There are also some very committed and relatively new cloud vendors that are 100% laser focused on highly regulated verticals – like healthcare. Phoenix based ClearDATA is one example – and another one that I spoke with is Ann Arbor based Online Tech. I asked Mike Klein (Co-CEO) for his thoughts on the BAA.
“The BAA acknowledges the hosting provider’s legal responsibilities and liabilities to the covered entity, but HIPAA-compliant cloud computing is so much more than just signing a BAA. It’s about an entire culture of compliance that’s verified by an independent audit based on HIPAA’s Audit Protocol and includes a Report on Compliance – every year.” Mike Klein [Co-CEO - Online Tech, Inc.]
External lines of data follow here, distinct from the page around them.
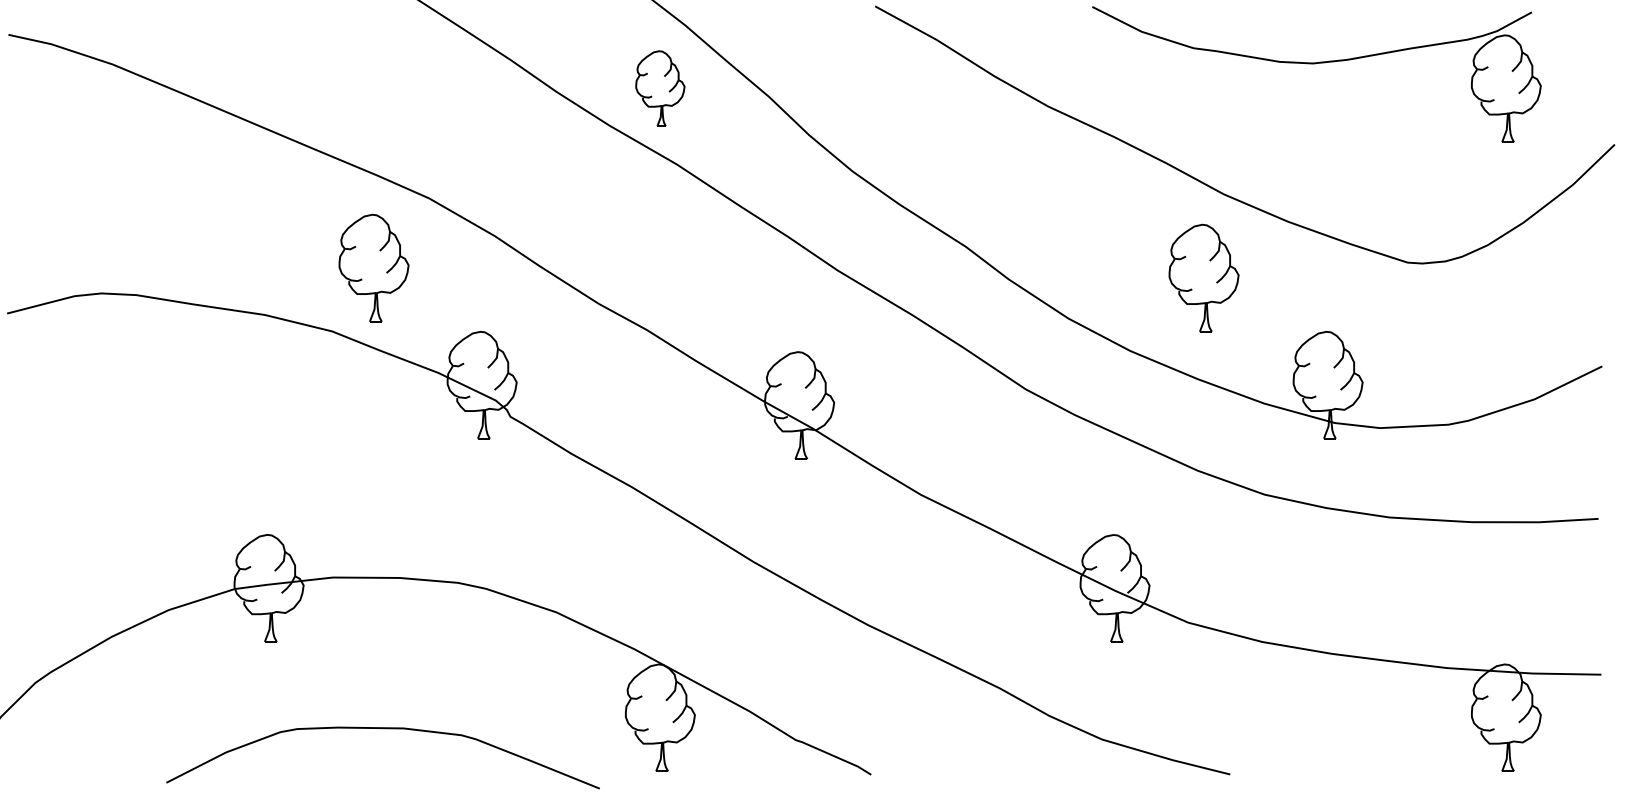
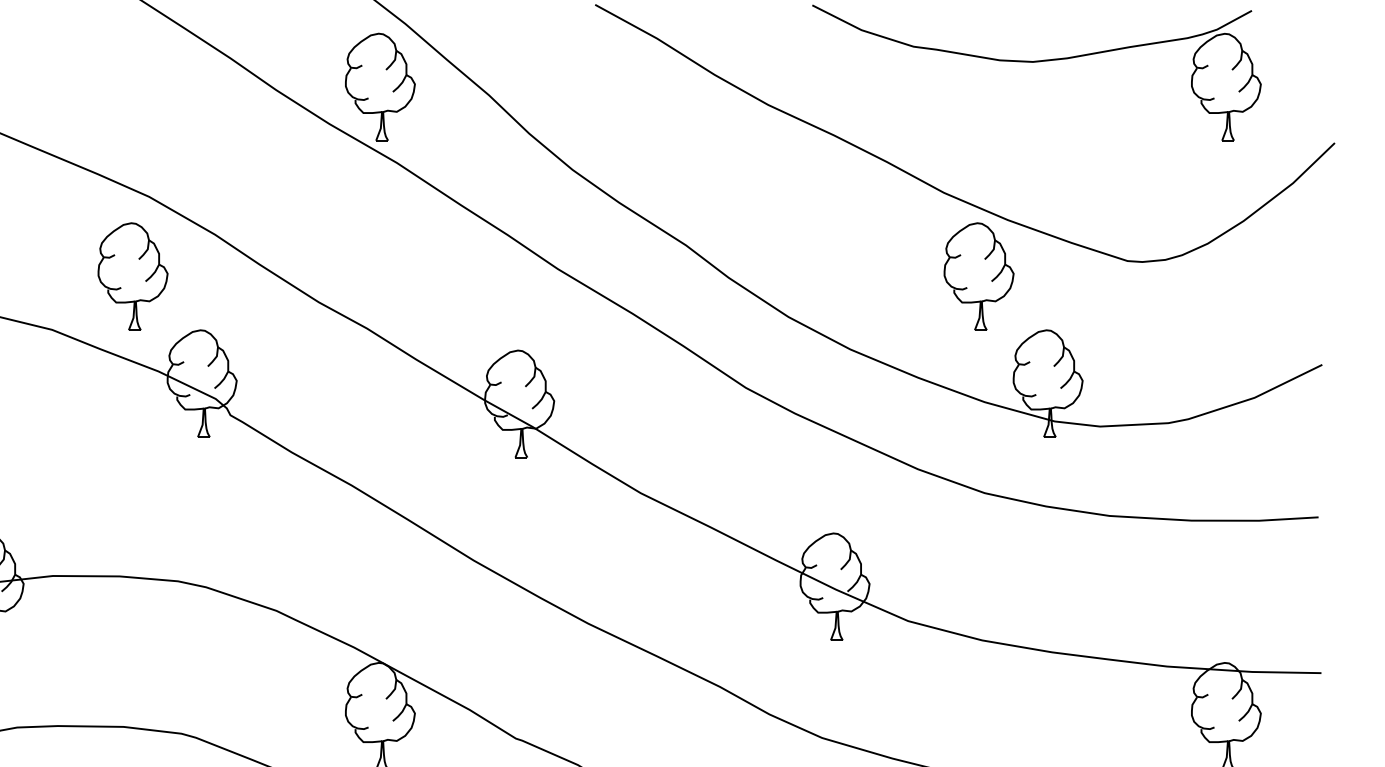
part: (660, 88) -> (380, 86), size x1.43
part: (373, 267) -> (132, 275), moved
part: (1203, 277) -> (978, 275), moved

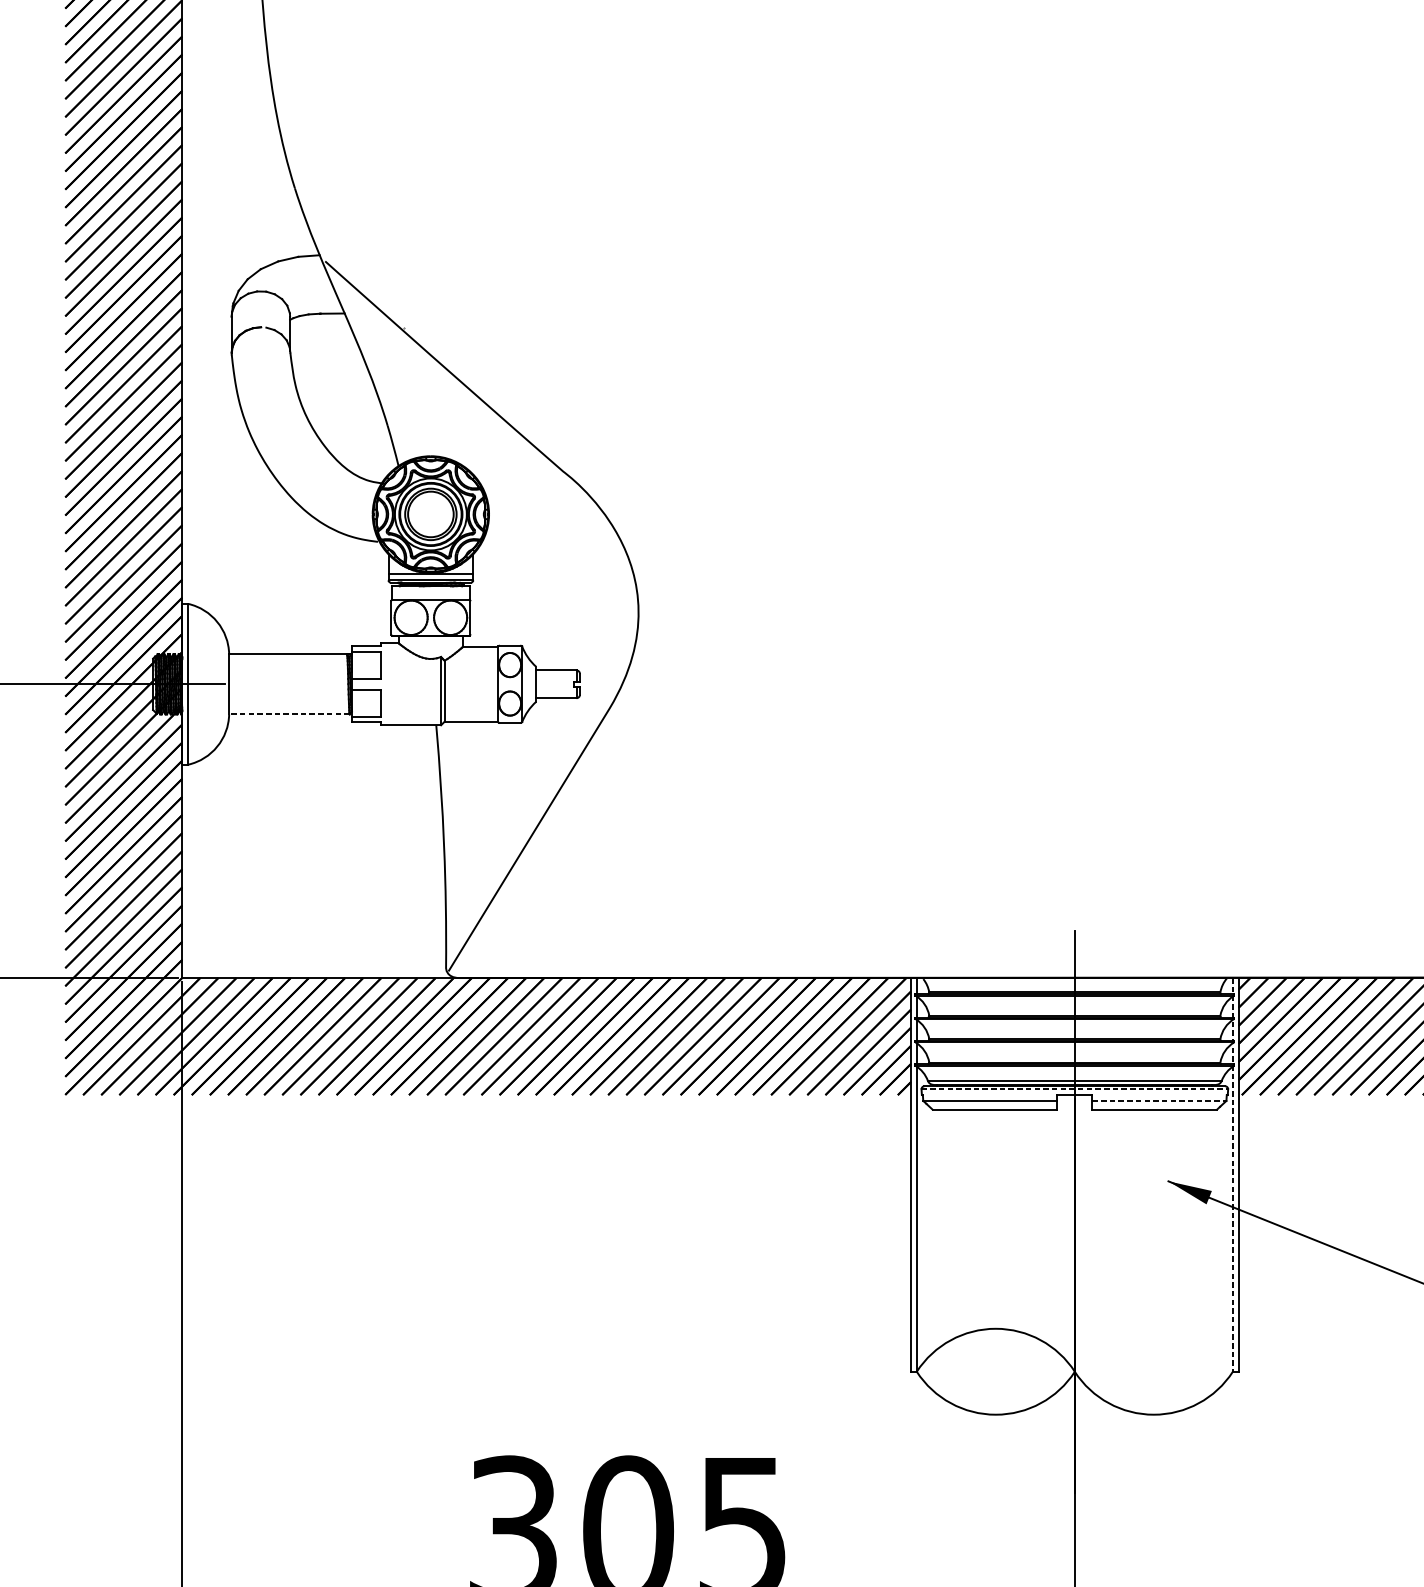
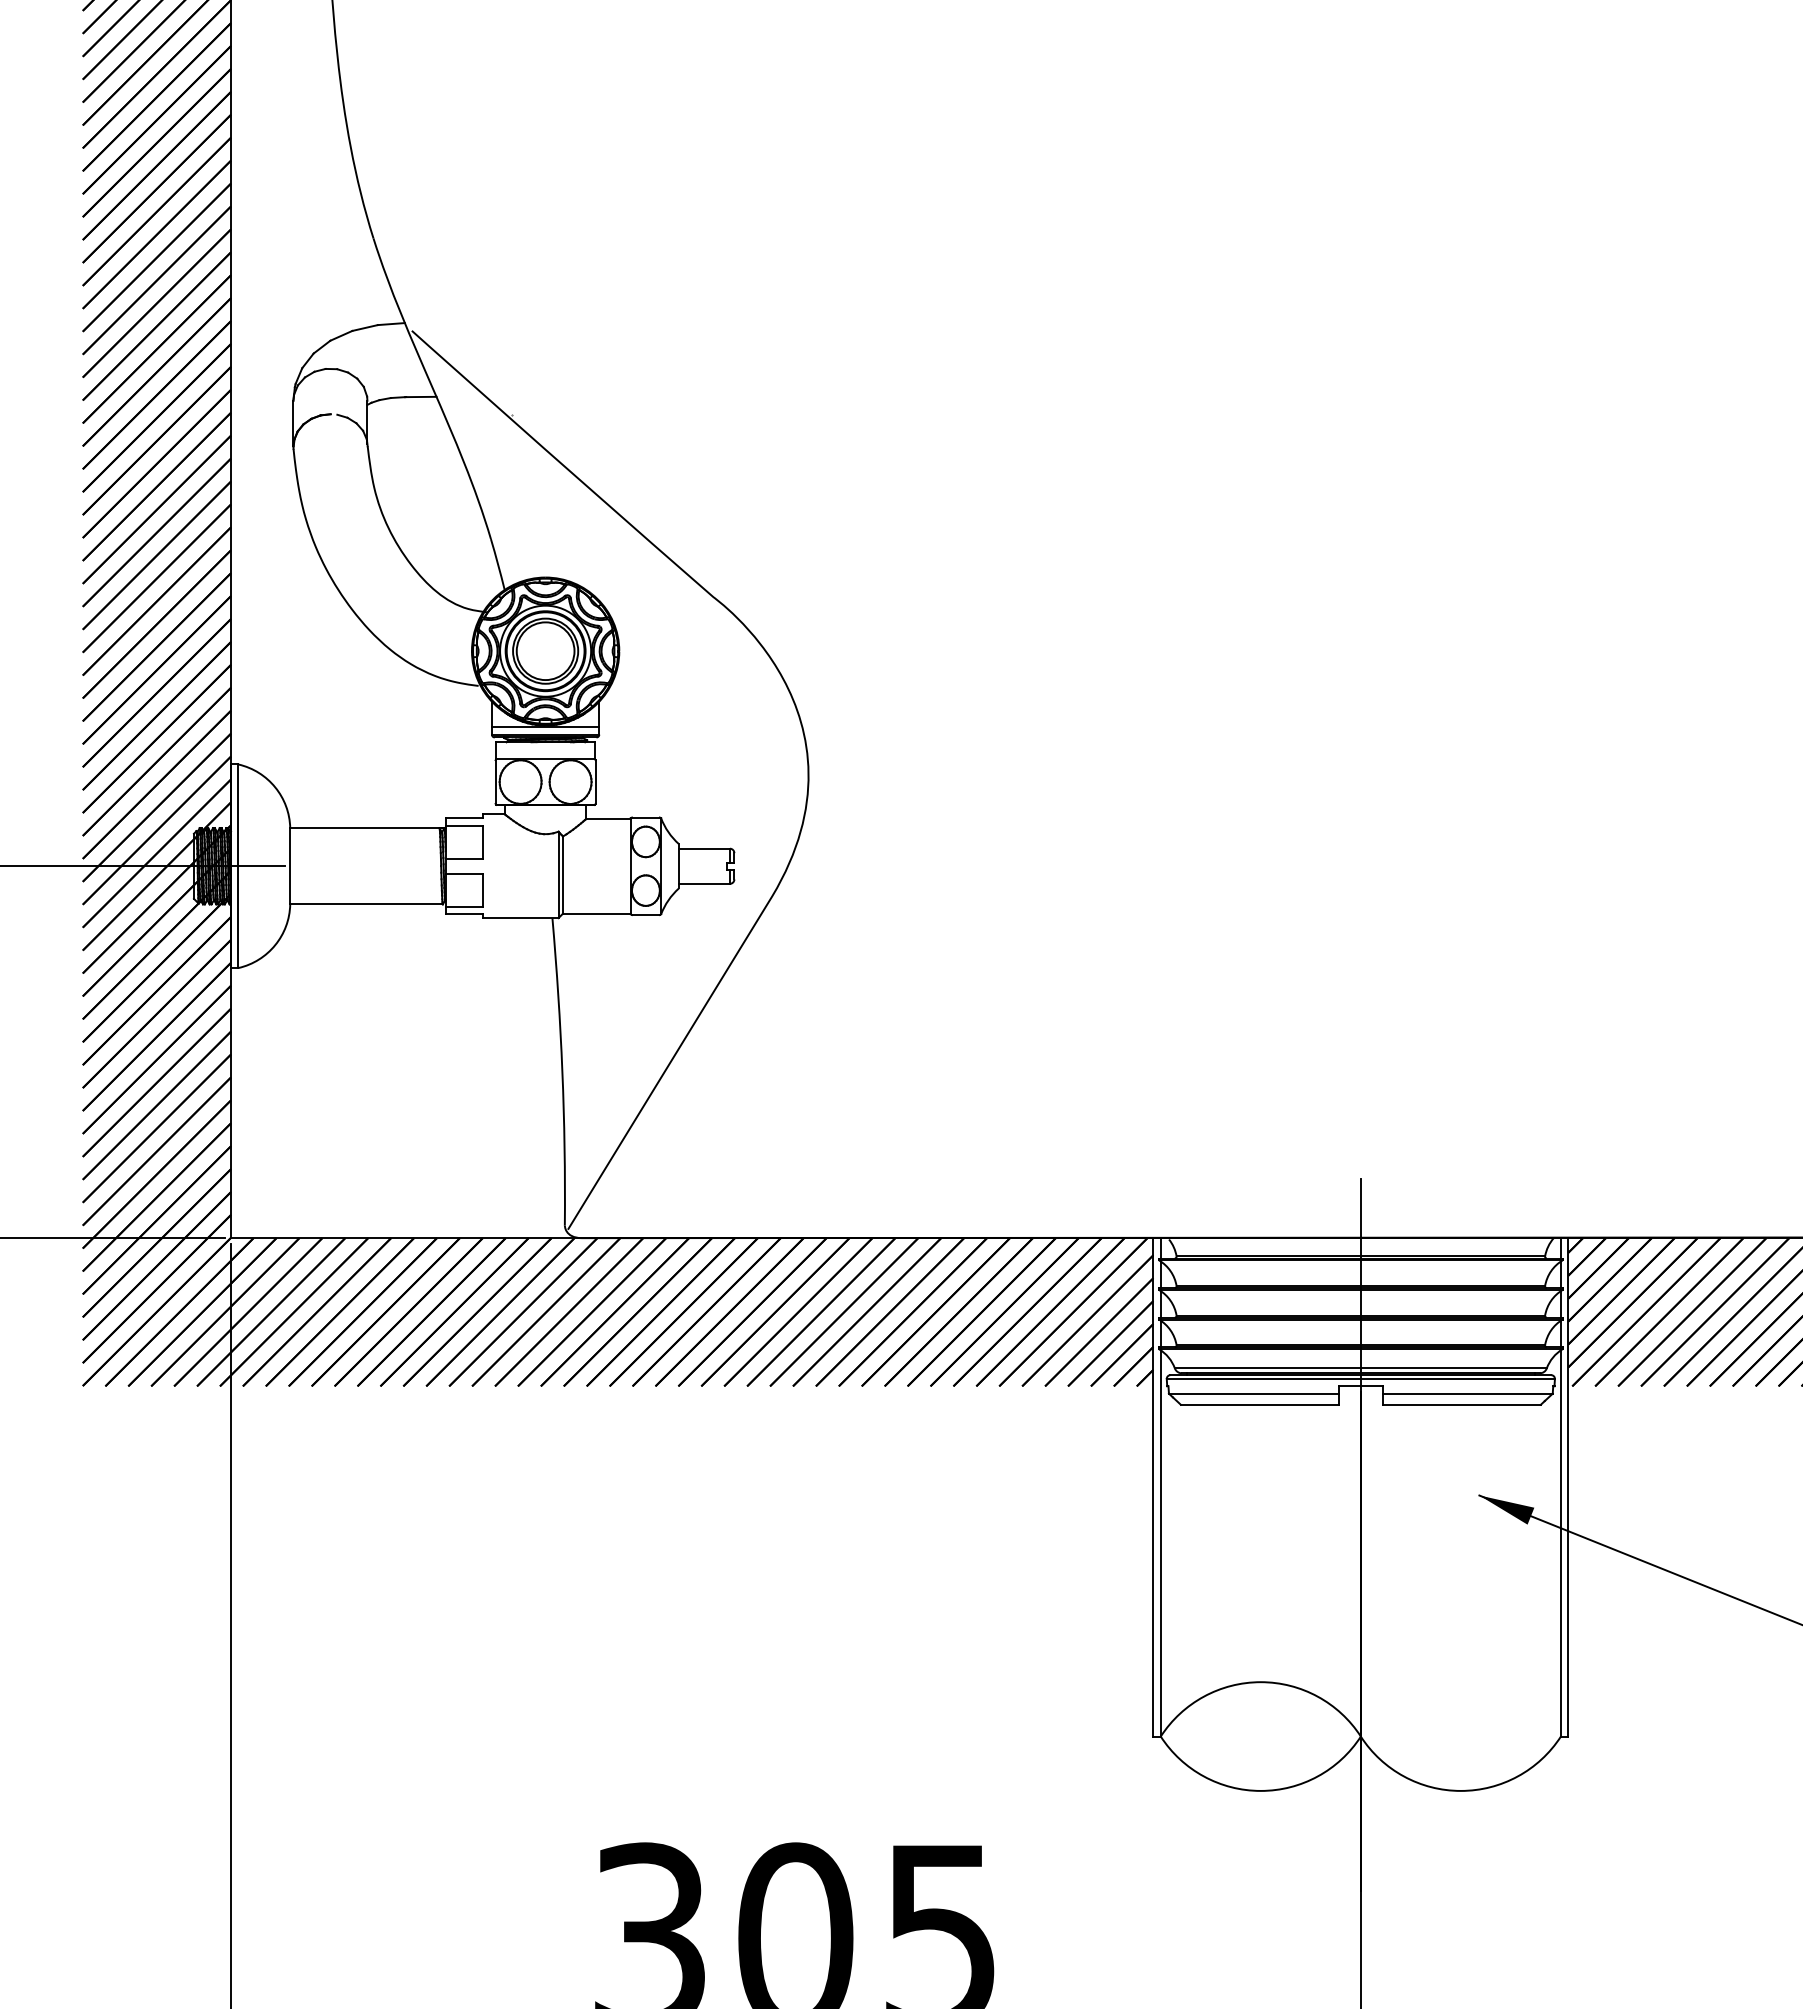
line: (289, 714) -> (366, 904), dashed -> solid
line: (1075, 1089) -> (1361, 1379), dashed -> solid
line: (1159, 1100) -> (1467, 1393), dashed -> solid
line: (1232, 1175) -> (1560, 1487), dashed -> solid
When it comes to Cloud vendors - the 800lb gorilla, of course, is Amazon Web Services. According to analyst firm Forrester, AWS has about 71% of the entire cloud market. Curiously absent from the BAA parade, a direct question about BAA’s appeared on Amazon’s AWS Forum earlier this year – along with a decidedly vague reply 3 weeks later.
February 6 inquiry posted to AWS Forum:
Amazon has previously taken the position that it is not required to sign BAA’s with companies that run HIPAA applications and/or permanently store PHI on AWS. The new HIPAA Omnibus rules appear to specifically call for cloud vendors to sign BAA’s with such companies. Has Amazon reconsidered its position on the Omnibus rules with regard to signing BAA’s?
February 27 AWS response:
AWS is aware of the new HIPAA omnibus rule published on January 17, 2013. We are in the process of considering the impact of that new rule to AWS.
Which also raises questions about Apple’s iCloud. To this point – iCloud has been predominantly (if not exclusively) focused on all of us as consumers. As consumers – we’re all free to do anything we like with our own PHI, of course, no BAA required. That’s not necessarily the case for clinical iOS devices that use iCloud for any type of PHI data storage. I’m not aware of any iOS-based clinical devices that do – but this could well be the point at which Apple has to start making some legally binding commitments to our $3 trillion healthcare industry.